His ERA jumped from 3.09 to 5.45.

Rocker stunk.

And maybe he knew it.

Maybe he wanted to launch another lucrative career if his accuracy with the four-seamer left him. (And judging by last season, it’s booked its flight.)

And what’s a better launch pad than controversy?

Sharon Stone spread her legs. Why can’t John Rocker inflict horror?

And the fact that “The Greenskeeper” is a low-budget film proves he’s willing to start low and climb high.

So if Dream Works doesn’t call him back, maybe TNT will.

Or the WWF.

The WWF is probably most likely because any low-budget movie is tough to pull off.

And low-budget horror is tougher than a moose steak at McDonald’s.

In fact, comedy is the only way I can think of to make B-rated horror work.

It can’t get any worse, and it could be as funny as other athletes in other forms of entertainment.

Charles Barkley may or may not have read his autobiography.

In “Kazaam,” Shaquille O’Neal played a 3,000-year old genie released from his inhibiting boom box.

Really. That’s the plot line.

And Brian Bosworth, the former mad man of a linebacker at Oklahoma, stars in such movies as “Stone Cold” and “Mach II” on Showtime at 3 a.m. on Wednesdays.

So really, how bad could John Rocker be?

Probably not very if “the Greenskeeper’s” even remotely funny.

I watched a horror movie in fourth grade that I’ve since forgotten the title of.

What I do remember is the screaming teenager crawling backwards as the goblin or demon or whatever crouches, scoffs and shuffles still closer.

Panicked, she reaches for a Barbie Doll and begins to stab remorselessly at the little devil’s eyes.

He is helpless to this onslaught, and the screaming teenager wins the day.

At the time I was relieved. And awed.

The toys my sister plays with are also weapons of mass destruction.

That’s the sort of effect good second-rate horror should strive for.

Think about it. What would have happened if Barbie’s corvette was nearby?

What if Ken showed up?

Well, the offspring of Freddie Krueger and Jason just may have thought twice about joining the cast, that’s what.
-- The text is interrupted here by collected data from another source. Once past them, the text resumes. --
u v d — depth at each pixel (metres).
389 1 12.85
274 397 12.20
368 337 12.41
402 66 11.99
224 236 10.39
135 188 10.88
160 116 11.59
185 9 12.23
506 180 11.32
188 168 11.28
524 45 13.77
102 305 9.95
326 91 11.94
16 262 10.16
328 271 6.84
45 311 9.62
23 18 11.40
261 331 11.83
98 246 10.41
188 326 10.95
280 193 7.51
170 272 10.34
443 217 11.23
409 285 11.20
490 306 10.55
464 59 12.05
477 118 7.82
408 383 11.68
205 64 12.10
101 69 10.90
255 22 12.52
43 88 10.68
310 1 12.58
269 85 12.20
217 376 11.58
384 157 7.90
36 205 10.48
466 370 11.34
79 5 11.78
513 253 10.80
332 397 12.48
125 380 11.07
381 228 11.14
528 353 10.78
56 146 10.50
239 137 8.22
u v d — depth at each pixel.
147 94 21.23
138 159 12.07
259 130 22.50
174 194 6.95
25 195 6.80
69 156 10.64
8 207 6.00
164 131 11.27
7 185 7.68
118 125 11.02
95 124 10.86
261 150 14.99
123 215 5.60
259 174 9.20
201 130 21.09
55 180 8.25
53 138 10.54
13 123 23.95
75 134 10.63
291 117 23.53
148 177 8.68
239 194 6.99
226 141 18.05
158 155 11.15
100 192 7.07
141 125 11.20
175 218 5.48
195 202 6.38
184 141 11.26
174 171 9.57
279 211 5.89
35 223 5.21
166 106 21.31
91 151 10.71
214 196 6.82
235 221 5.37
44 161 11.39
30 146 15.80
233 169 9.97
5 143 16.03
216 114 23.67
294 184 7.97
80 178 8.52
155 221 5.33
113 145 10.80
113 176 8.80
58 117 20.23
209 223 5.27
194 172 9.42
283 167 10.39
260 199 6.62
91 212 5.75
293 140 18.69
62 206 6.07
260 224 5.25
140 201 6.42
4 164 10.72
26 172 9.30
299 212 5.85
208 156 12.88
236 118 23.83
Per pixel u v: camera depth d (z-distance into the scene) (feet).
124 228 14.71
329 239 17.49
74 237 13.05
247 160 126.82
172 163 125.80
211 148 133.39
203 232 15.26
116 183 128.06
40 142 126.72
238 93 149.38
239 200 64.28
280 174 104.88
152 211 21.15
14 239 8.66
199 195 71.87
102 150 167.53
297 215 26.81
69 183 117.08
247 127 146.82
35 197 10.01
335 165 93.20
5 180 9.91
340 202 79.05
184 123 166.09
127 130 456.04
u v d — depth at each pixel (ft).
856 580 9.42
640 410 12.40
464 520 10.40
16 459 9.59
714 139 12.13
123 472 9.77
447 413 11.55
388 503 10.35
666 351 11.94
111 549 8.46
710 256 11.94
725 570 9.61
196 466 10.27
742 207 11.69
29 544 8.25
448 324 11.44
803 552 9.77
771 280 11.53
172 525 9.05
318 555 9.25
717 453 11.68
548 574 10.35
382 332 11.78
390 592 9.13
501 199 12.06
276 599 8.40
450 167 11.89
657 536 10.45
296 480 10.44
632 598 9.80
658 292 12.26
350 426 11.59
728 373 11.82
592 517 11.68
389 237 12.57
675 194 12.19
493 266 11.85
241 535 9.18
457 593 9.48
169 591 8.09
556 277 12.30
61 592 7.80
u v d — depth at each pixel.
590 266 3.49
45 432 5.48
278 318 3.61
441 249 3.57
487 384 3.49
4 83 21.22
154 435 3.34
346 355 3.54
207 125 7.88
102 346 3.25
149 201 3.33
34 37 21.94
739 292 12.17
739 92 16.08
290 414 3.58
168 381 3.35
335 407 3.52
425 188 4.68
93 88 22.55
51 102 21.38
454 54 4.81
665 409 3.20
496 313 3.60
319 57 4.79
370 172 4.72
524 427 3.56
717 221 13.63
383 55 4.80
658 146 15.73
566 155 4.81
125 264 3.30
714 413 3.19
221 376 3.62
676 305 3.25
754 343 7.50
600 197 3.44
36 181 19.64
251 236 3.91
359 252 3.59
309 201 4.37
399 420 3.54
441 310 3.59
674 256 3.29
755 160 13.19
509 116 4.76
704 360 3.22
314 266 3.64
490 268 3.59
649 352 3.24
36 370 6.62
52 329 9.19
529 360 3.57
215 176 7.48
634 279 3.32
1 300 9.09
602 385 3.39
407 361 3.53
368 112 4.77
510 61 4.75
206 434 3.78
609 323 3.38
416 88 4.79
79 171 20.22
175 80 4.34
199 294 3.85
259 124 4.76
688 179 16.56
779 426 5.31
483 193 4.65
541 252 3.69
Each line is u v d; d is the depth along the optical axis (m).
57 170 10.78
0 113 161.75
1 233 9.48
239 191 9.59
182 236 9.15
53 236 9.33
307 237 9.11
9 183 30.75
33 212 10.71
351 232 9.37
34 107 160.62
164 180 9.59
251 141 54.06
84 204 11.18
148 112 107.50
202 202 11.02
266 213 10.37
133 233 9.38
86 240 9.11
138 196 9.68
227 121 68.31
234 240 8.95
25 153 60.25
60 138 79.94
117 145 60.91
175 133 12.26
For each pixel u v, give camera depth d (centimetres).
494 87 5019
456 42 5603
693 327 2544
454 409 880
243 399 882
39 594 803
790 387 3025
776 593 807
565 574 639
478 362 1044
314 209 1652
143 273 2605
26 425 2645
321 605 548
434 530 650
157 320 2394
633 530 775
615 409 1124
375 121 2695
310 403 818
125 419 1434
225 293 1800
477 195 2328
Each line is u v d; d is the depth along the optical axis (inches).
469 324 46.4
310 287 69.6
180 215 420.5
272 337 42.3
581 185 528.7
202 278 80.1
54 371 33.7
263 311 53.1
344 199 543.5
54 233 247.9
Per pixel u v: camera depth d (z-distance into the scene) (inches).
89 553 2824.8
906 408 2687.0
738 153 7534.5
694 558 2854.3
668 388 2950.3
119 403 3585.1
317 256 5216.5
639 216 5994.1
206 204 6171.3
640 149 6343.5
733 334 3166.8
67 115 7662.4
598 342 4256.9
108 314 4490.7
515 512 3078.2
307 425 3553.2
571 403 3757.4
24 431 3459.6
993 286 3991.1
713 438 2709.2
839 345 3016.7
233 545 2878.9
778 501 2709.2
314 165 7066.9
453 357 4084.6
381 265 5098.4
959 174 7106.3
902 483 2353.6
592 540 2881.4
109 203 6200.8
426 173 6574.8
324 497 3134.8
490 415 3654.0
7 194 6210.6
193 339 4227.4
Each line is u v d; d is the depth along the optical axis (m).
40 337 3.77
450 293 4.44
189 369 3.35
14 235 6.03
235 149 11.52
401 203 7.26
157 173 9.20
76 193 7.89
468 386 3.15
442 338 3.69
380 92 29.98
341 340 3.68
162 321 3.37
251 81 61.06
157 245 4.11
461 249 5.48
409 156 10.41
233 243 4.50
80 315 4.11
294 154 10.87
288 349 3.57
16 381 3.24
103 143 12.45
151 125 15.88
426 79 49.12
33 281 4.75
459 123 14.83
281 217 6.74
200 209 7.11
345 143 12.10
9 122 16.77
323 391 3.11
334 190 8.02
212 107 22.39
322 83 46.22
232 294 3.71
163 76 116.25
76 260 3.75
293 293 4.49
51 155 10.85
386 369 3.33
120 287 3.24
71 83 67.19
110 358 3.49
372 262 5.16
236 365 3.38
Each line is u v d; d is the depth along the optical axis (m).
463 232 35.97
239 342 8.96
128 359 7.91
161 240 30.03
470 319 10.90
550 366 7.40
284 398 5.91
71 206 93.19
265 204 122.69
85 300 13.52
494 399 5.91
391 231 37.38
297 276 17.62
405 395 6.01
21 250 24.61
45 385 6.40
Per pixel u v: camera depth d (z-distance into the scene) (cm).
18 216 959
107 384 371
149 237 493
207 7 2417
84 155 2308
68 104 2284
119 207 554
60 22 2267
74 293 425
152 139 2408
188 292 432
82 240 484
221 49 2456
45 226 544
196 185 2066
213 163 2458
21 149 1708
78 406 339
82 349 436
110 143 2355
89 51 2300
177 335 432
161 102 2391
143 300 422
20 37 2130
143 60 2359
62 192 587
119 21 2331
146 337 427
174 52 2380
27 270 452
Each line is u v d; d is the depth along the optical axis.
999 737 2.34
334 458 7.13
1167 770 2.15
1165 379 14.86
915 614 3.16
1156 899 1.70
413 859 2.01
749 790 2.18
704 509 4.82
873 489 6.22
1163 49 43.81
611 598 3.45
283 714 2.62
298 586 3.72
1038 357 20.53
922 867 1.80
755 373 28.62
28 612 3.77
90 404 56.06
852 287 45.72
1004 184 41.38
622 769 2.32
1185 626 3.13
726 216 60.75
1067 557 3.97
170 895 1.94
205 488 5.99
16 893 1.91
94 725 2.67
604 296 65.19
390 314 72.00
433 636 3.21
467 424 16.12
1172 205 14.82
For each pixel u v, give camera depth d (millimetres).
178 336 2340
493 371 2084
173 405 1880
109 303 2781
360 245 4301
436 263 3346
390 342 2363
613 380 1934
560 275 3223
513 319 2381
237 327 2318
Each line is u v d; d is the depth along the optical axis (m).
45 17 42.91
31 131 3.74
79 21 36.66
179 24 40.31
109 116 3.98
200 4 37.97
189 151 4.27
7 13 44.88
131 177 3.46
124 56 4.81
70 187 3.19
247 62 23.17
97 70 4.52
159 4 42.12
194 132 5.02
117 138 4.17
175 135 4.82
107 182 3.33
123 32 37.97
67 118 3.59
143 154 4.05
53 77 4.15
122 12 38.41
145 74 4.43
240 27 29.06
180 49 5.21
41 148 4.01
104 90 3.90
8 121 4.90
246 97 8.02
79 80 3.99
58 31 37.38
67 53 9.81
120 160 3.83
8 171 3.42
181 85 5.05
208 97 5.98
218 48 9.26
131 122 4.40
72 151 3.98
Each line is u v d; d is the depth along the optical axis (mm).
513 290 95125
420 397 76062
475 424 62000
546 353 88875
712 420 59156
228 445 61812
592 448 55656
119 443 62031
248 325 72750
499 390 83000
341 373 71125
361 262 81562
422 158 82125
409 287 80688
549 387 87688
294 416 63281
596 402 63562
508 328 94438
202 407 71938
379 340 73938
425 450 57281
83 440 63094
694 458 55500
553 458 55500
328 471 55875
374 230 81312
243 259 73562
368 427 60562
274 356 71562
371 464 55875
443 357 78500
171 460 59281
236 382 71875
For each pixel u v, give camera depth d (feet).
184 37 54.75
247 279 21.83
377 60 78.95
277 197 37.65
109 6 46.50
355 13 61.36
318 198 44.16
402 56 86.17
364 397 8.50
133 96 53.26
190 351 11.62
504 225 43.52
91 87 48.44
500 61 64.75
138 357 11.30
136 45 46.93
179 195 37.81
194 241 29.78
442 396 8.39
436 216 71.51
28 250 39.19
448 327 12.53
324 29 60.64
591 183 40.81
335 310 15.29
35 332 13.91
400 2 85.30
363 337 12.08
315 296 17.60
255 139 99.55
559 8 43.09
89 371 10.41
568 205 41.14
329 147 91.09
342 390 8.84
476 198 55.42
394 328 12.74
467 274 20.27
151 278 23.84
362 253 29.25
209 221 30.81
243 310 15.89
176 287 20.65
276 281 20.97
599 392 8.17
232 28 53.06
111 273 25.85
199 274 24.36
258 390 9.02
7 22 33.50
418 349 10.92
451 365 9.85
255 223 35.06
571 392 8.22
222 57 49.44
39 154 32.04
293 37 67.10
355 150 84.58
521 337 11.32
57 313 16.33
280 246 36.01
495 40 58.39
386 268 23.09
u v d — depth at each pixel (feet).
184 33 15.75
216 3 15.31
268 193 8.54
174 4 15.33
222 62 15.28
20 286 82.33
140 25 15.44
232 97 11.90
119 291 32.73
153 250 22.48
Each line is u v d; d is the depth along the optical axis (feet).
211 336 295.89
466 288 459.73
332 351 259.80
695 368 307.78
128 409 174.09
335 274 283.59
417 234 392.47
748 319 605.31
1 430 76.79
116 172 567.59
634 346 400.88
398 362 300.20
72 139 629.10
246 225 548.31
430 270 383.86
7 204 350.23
Which is one thing I’ve failed to mention.

Rocker stars alongside Christi Taylor, whose photos have made the cover of Playboy many times and who was named the 1999 Lingerie Model of the Year.

For a guy like Rocker, hell any guy, working next to Taylor isn’t a bad thing to have on the resume.

Especially if this season falls through.

Paul Kix is a junior in journalism and mass communications from Hubbard. He is the sports senior reporter for the Daily.